• **Exercise aim**:
Can you reproduce every line of the items below verbatim?

Text extracted from each page
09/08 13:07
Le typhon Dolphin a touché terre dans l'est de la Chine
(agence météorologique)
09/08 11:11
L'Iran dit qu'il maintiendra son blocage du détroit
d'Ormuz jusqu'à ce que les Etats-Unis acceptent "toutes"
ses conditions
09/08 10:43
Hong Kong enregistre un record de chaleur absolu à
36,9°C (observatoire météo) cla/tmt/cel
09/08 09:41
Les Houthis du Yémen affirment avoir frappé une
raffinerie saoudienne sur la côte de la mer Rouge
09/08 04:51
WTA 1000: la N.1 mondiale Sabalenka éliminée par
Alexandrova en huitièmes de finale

• **Answer section**:
09/08 13:07
Le typhon Dolphin a touché terre dans l'est de la Chine
(agence météorologique)
09/08 11:11
L'Iran dit qu'il maintiendra son blocage du détroit
d'Ormuz jusqu'à ce que les Etats-Unis acceptent "toutes"
ses conditions
09/08 10:43
Hong Kong enregistre un record de chaleur absolu à
36,9°C (observatoire météo) cla/tmt/cel
09/08 09:41
Les Houthis du Yémen affirment avoir frappé une
raffinerie saoudienne sur la côte de la mer Rouge
09/08 04:51
WTA 1000: la N.1 mondiale Sabalenka éliminée par
Alexandrova en huitièmes de finale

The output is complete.